ASSIGNMENT:
The complete listing should be copied out exactly.

MATERIAL TO PROCESS:
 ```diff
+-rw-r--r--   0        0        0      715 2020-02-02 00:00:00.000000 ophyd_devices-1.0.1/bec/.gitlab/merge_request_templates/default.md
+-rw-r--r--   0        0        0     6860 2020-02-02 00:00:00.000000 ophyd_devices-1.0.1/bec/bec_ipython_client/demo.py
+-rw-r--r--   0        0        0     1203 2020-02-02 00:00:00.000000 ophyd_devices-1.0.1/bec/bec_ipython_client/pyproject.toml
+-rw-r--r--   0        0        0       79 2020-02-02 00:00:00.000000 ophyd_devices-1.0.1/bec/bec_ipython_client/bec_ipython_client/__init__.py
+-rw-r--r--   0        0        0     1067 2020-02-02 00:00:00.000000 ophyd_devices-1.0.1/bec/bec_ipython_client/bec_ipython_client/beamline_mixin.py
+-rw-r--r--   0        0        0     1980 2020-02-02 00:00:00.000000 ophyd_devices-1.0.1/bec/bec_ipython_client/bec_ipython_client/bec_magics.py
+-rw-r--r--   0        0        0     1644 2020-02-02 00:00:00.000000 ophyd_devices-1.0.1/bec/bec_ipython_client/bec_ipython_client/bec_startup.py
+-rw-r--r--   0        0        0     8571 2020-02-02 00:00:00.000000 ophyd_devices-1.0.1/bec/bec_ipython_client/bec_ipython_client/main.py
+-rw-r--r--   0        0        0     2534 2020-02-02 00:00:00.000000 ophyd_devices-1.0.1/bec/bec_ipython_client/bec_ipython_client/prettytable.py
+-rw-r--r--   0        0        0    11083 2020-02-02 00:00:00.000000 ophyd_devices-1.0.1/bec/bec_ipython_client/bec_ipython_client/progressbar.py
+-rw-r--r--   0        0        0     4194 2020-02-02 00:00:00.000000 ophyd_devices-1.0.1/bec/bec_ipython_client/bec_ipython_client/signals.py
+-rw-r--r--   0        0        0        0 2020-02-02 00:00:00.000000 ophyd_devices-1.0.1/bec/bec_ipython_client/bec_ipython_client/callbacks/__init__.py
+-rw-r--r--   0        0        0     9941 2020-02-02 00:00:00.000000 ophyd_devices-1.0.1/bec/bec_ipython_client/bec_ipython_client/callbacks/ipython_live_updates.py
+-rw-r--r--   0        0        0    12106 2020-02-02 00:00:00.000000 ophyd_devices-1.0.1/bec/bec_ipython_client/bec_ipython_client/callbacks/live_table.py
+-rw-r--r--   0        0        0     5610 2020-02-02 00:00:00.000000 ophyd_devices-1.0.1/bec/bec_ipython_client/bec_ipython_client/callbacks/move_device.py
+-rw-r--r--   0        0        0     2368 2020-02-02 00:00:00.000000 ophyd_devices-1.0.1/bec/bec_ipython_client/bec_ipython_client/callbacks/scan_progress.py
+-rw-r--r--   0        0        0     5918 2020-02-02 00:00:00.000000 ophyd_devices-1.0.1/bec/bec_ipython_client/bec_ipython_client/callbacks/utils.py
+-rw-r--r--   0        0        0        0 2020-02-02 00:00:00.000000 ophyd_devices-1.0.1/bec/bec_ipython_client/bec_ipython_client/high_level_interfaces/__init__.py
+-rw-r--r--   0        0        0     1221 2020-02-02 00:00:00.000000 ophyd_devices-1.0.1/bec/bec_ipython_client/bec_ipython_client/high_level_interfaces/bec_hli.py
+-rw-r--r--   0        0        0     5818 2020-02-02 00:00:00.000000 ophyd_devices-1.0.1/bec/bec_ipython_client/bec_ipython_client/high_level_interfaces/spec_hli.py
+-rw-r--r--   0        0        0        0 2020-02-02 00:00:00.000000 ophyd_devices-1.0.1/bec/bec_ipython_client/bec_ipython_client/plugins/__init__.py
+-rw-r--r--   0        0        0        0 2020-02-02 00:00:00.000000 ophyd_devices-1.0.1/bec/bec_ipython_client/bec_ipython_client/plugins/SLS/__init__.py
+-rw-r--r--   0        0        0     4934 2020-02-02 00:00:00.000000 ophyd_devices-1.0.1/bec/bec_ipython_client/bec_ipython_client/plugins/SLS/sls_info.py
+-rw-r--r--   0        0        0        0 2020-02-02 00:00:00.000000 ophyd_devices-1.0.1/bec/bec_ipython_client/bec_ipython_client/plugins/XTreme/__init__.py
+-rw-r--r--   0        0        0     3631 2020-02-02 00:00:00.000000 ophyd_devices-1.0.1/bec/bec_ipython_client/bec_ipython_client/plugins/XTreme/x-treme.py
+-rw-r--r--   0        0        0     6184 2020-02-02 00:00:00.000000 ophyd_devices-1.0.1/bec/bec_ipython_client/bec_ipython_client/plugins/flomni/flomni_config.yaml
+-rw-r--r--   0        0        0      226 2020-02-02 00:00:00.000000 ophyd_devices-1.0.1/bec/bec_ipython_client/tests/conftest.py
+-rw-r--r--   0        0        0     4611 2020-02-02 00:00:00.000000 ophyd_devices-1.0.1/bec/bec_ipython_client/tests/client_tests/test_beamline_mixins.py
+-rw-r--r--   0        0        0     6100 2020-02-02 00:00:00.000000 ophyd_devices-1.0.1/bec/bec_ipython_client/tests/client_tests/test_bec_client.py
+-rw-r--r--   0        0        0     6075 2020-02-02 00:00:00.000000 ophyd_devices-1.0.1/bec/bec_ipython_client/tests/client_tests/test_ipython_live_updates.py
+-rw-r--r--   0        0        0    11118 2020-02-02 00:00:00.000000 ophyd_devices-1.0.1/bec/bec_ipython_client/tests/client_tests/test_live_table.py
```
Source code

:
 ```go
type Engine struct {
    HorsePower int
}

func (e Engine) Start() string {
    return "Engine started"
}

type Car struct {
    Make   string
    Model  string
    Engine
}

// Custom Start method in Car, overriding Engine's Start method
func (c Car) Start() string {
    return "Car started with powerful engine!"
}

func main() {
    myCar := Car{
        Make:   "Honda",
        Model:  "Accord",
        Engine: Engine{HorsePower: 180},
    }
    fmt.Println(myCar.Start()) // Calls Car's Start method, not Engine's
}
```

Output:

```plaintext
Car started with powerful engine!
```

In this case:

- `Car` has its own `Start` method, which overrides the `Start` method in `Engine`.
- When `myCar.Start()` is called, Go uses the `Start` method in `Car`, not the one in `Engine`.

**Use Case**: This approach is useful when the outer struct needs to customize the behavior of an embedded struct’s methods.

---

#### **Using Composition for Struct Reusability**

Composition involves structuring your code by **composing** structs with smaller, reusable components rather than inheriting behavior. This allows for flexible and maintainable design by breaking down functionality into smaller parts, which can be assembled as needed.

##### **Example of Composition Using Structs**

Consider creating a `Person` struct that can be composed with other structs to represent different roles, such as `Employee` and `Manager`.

RESULT OF THIS TASK:
 ```diff
+-rw-r--r--   0        0        0      715 2020-02-02 00:00:00.000000 ophyd_devices-1.0.1/bec/.gitlab/merge_request_templates/default.md
+-rw-r--r--   0        0        0     6860 2020-02-02 00:00:00.000000 ophyd_devices-1.0.1/bec/bec_ipython_client/demo.py
+-rw-r--r--   0        0        0     1203 2020-02-02 00:00:00.000000 ophyd_devices-1.0.1/bec/bec_ipython_client/pyproject.toml
+-rw-r--r--   0        0        0       79 2020-02-02 00:00:00.000000 ophyd_devices-1.0.1/bec/bec_ipython_client/bec_ipython_client/__init__.py
+-rw-r--r--   0        0        0     1067 2020-02-02 00:00:00.000000 ophyd_devices-1.0.1/bec/bec_ipython_client/bec_ipython_client/beamline_mixin.py
+-rw-r--r--   0        0        0     1980 2020-02-02 00:00:00.000000 ophyd_devices-1.0.1/bec/bec_ipython_client/bec_ipython_client/bec_magics.py
+-rw-r--r--   0        0        0     1644 2020-02-02 00:00:00.000000 ophyd_devices-1.0.1/bec/bec_ipython_client/bec_ipython_client/bec_startup.py
+-rw-r--r--   0        0        0     8571 2020-02-02 00:00:00.000000 ophyd_devices-1.0.1/bec/bec_ipython_client/bec_ipython_client/main.py
+-rw-r--r--   0        0        0     2534 2020-02-02 00:00:00.000000 ophyd_devices-1.0.1/bec/bec_ipython_client/bec_ipython_client/prettytable.py
+-rw-r--r--   0        0        0    11083 2020-02-02 00:00:00.000000 ophyd_devices-1.0.1/bec/bec_ipython_client/bec_ipython_client/progressbar.py
+-rw-r--r--   0        0        0     4194 2020-02-02 00:00:00.000000 ophyd_devices-1.0.1/bec/bec_ipython_client/bec_ipython_client/signals.py
+-rw-r--r--   0        0        0        0 2020-02-02 00:00:00.000000 ophyd_devices-1.0.1/bec/bec_ipython_client/bec_ipython_client/callbacks/__init__.py
+-rw-r--r--   0        0        0     9941 2020-02-02 00:00:00.000000 ophyd_devices-1.0.1/bec/bec_ipython_client/bec_ipython_client/callbacks/ipython_live_updates.py
+-rw-r--r--   0        0        0    12106 2020-02-02 00:00:00.000000 ophyd_devices-1.0.1/bec/bec_ipython_client/bec_ipython_client/callbacks/live_table.py
+-rw-r--r--   0        0        0     5610 2020-02-02 00:00:00.000000 ophyd_devices-1.0.1/bec/bec_ipython_client/bec_ipython_client/callbacks/move_device.py
+-rw-r--r--   0        0        0     2368 2020-02-02 00:00:00.000000 ophyd_devices-1.0.1/bec/bec_ipython_client/bec_ipython_client/callbacks/scan_progress.py
+-rw-r--r--   0        0        0     5918 2020-02-02 00:00:00.000000 ophyd_devices-1.0.1/bec/bec_ipython_client/bec_ipython_client/callbacks/utils.py
+-rw-r--r--   0        0        0        0 2020-02-02 00:00:00.000000 ophyd_devices-1.0.1/bec/bec_ipython_client/bec_ipython_client/high_level_interfaces/__init__.py
+-rw-r--r--   0        0        0     1221 2020-02-02 00:00:00.000000 ophyd_devices-1.0.1/bec/bec_ipython_client/bec_ipython_client/high_level_interfaces/bec_hli.py
+-rw-r--r--   0        0        0     5818 2020-02-02 00:00:00.000000 ophyd_devices-1.0.1/bec/bec_ipython_client/bec_ipython_client/high_level_interfaces/spec_hli.py
+-rw-r--r--   0        0        0        0 2020-02-02 00:00:00.000000 ophyd_devices-1.0.1/bec/bec_ipython_client/bec_ipython_client/plugins/__init__.py
+-rw-r--r--   0        0        0        0 2020-02-02 00:00:00.000000 ophyd_devices-1.0.1/bec/bec_ipython_client/bec_ipython_client/plugins/SLS/__init__.py
+-rw-r--r--   0        0        0     4934 2020-02-02 00:00:00.000000 ophyd_devices-1.0.1/bec/bec_ipython_client/bec_ipython_client/plugins/SLS/sls_info.py
+-rw-r--r--   0        0        0        0 2020-02-02 00:00:00.000000 ophyd_devices-1.0.1/bec/bec_ipython_client/bec_ipython_client/plugins/XTreme/__init__.py
+-rw-r--r--   0        0        0     3631 2020-02-02 00:00:00.000000 ophyd_devices-1.0.1/bec/bec_ipython_client/bec_ipython_client/plugins/XTreme/x-treme.py
+-rw-r--r--   0        0        0     6184 2020-02-02 00:00:00.000000 ophyd_devices-1.0.1/bec/bec_ipython_client/bec_ipython_client/plugins/flomni/flomni_config.yaml
+-rw-r--r--   0        0        0      226 2020-02-02 00:00:00.000000 ophyd_devices-1.0.1/bec/bec_ipython_client/tests/conftest.py
+-rw-r--r--   0        0        0     4611 2020-02-02 00:00:00.000000 ophyd_devices-1.0.1/bec/bec_ipython_client/tests/client_tests/test_beamline_mixins.py
+-rw-r--r--   0        0        0     6100 2020-02-02 00:00:00.000000 ophyd_devices-1.0.1/bec/bec_ipython_client/tests/client_tests/test_bec_client.py
+-rw-r--r--   0        0        0     6075 2020-02-02 00:00:00.000000 ophyd_devices-1.0.1/bec/bec_ipython_client/tests/client_tests/test_ipython_live_updates.py
+-rw-r--r--   0        0        0    11118 2020-02-02 00:00:00.000000 ophyd_devices-1.0.1/bec/bec_ipython_client/tests/client_tests/test_live_table.py
```
Source code

:
 ```go
type Engine struct {
    HorsePower int
}

func (e Engine) Start() string {
    return "Engine started"
}

type Car struct {
    Make   string
    Model  string
    Engine
}

// Custom Start method in Car, overriding Engine's Start method
func (c Car) Start() string {
    return "Car started with powerful engine!"
}

func main() {
    myCar := Car{
        Make:   "Honda",
        Model:  "Accord",
        Engine: Engine{HorsePower: 180},
    }
    fmt.Println(myCar.Start()) // Calls Car's Start method, not Engine's
}
```

Output:

```plaintext
Car started with powerful engine!
```

In this case:

- `Car` has its own `Start` method, which overrides the `Start` method in `Engine`.
- When `myCar.Start()` is called, Go uses the `Start` method in `Car`, not the one in `Engine`.

**Use Case**: This approach is useful when the outer struct needs to customize the behavior of an embedded struct’s methods.

---

#### **Using Composition for Struct Reusability**

Composition involves structuring your code by **composing** structs with smaller, reusable components rather than inheriting behavior. This allows for flexible and maintainable design by breaking down functionality into smaller parts, which can be assembled as needed.

##### **Example of Composition Using Structs**

Consider creating a `Person` struct that can be composed with other structs to represent different roles, such as `Employee` and `Manager`.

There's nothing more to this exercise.